Entries shown:
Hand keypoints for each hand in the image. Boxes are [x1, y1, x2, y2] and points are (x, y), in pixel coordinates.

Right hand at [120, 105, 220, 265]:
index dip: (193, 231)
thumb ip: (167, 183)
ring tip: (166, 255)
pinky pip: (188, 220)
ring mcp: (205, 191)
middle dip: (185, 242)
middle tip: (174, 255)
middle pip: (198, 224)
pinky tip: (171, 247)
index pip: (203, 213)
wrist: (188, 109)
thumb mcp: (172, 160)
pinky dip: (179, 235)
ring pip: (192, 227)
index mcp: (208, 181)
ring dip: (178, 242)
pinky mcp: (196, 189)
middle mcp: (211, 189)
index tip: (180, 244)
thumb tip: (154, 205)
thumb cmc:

Description of the task: Print every record exactly as written.

Output below:
Hand keypoints for each hand in the image. Boxes are [x1, y1, x2, y2] and points are (x, y), in pixel coordinates.

Right hand at [120, 105, 220, 265]:
index dip: (193, 231)
thumb ip: (167, 183)
ring tip: (166, 255)
pinky pip: (188, 220)
ring mcp: (205, 191)
middle dip: (185, 242)
middle tip: (174, 255)
middle pip: (198, 224)
pinky tip: (171, 247)
index pip: (203, 213)
wrist: (188, 109)
thumb mcp: (172, 160)
pinky dip: (179, 235)
ring pip: (192, 227)
index mcp: (208, 181)
ring dip: (178, 242)
pinky mcp: (196, 189)
middle mcp: (211, 189)
index tip: (180, 244)
thumb tip: (154, 205)
thumb cmc:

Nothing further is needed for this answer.